I think part of yesterday’s post was unknowingly written by my arthritic toe. I’m sure I’ve mentioned it before in this platform. I should give it a damn name by now because it has taken over my life more than once in the last couple of years. Let’s call it… Hulk. Cause when it hurts I usually want to Hulk Smash something.
It’s my big toe on my right foot. Hallux rigidus is the medical term. Here’s a magical link to a Harvard Medical School link about it. The title of it is Big Toe Got You Down? It may be Hallux Rigidus. Doesn’t that sound like an amazing article?? It is.
I have had my fair share of pain in life which I think most of us can say the same. But this toe… I’ve been getting cortisone injections in it for the past four years or so between two to four times a year. About every three to six months give or take. (side note: my little black fluff ball is currently standing over my hands while I’m typing this and now just stepped on my forearm… what an exciting life I lead! Oh, she jumped off. I swear that I must be made of trampoline fabric because of the springiness that she can get from me)

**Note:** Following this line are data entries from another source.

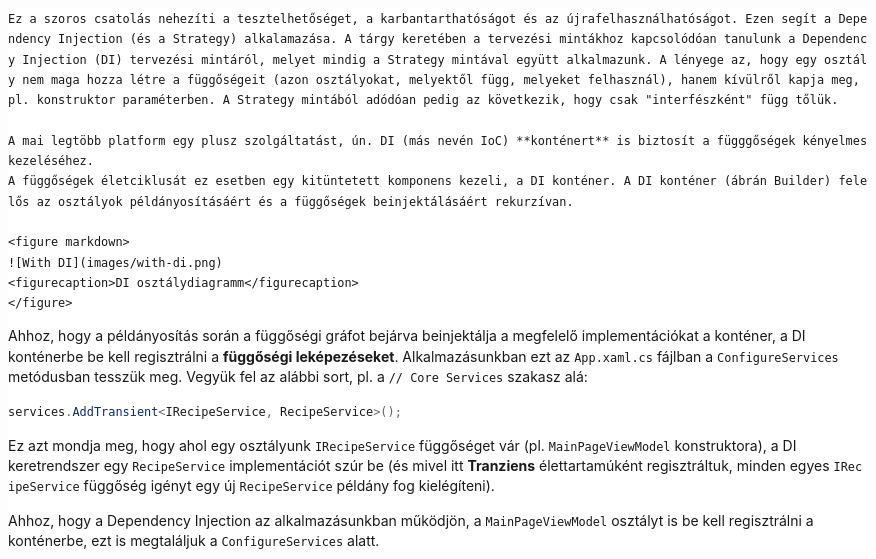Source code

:     Ez a szoros csatolás nehezíti a tesztelhetőséget, a karbantarthatóságot és az újrafelhasználhatóságot. Ezen segít a Dependency Injection (és a Strategy) alkalamazása. A tárgy keretében a tervezési mintákhoz kapcsolódóan tanulunk a Dependency Injection (DI) tervezési mintáról, melyet mindig a Strategy mintával együtt alkalmazunk. A lényege az, hogy egy osztály nem maga hozza létre a függőségeit (azon osztályokat, melyektől függ, melyeket felhasznál), hanem kívülről kapja meg, pl. konstruktor paraméterben. A Strategy mintából adódóan pedig az következik, hogy csak "interfészként" függ tőlük. 
    
    A mai legtöbb platform egy plusz szolgáltatást, ún. DI (más nevén IoC) **konténert** is biztosít a függgőségek kényelmes kezeléséhez. 
    A függőségek életciklusát ez esetben egy kitüntetett komponens kezeli, a DI konténer. A DI konténer (ábrán Builder) felelős az osztályok példányosításáért és a függőségek beinjektálásáért rekurzívan.
    
    <figure markdown>
    ![With DI](images/with-di.png)
    <figurecaption>DI osztálydiagramm</figurecaption>
    </figure>

Ahhoz, hogy a példányosítás során a függőségi gráfot bejárva beinjektálja a megfelelő implementációkat a konténer, a DI konténerbe be kell regisztrálni a **függőségi leképezéseket**. Alkalmazásunkban ezt az `App.xaml.cs` fájlban a `ConfigureServices` metódusban tesszük meg. Vegyük fel az alábbi sort, pl. a `// Core Services` szakasz alá:

```csharp
services.AddTransient<IRecipeService, RecipeService>();
```

Ez azt mondja meg, hogy ahol egy osztályunk `IRecipeService` függőséget vár (pl. `MainPageViewModel` konstruktora), a DI keretrendszer egy `RecipeService` implementációt szúr be (és mivel itt **Tranziens** élettartamúként regisztráltuk, minden egyes `IRecipeService` függőség igényt egy új `RecipeService` példány fog kielégíteni).

Ahhoz, hogy a Dependency Injection az alkalmazásunkban működjön, a `MainPageViewModel` osztályt is be kell regisztrálni a konténerbe, ezt is megtaláljuk a `ConfigureServices` alatt.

Anyway, so before my leave started, I was over the four month mark and starting to feel the pain to a point where I had begun icing the Hulk after work and soaking it in Epsom salts baths. I usually do that when the pain begins to set in on a regular basis. Well, by the time I figured I should go ahead and go to get an injection, my foot doctor was taking emergency cases only. So this leave at home not going anywhere has probably been the best thing I can do for the Hulk right now. I tend to get ~6,000+ steps during the work day, so while I may be at a desk job, there is a bit of movement involved in it. Still, the pain has continued to increase and yesterday it rained all day. It really is true when people say that they can feel the rain coming in their bones. Yep. I can do that now. Not exactly proud of it cause I’d rather Dr. Banner be hanging out with me instead of the Hulk most of the time.
So yesterday was a bit rough despite the fact that I was sitting for most of it. There was a constant throb all day long. It’s my big f**king toe. It’s tiny! Why in the hell is it so freaking painful?!
Anyway, so that’s that. Another thing that has been on my mind lately is the phrase “if you spot it, you got it.” Of course, most of the things that I “spot” are negative because who really thinks about themselves in a positive light the majority of the time? So I’ve been comparing and contrasting things that I’ve heard, read, seen to myself because I keep finding other negative things to pull myself down with. Imagine that?
Obviously having the mega combination of mental, emotional and physical health being out of whack at the same time is not going to be good. Thankfully Friday I had gotten to my breaking point and called to make a telehealth appointment with my therapist before I go back to work. My coworkers didn’t do anything to deserve crazy Monica come back instead of regular day Monica (I was going to put “normal Monica”, but I abhor the word “normal” on an average day and since I’m living in trifecta mode right now, I super hate it now).
I don’t know. Most of this has become gibberish to me by this point, so I must apologize if you’re still reading. This is literally finger vomit you’re getting at this point and usually when I do that, I don’t go back and edit anything.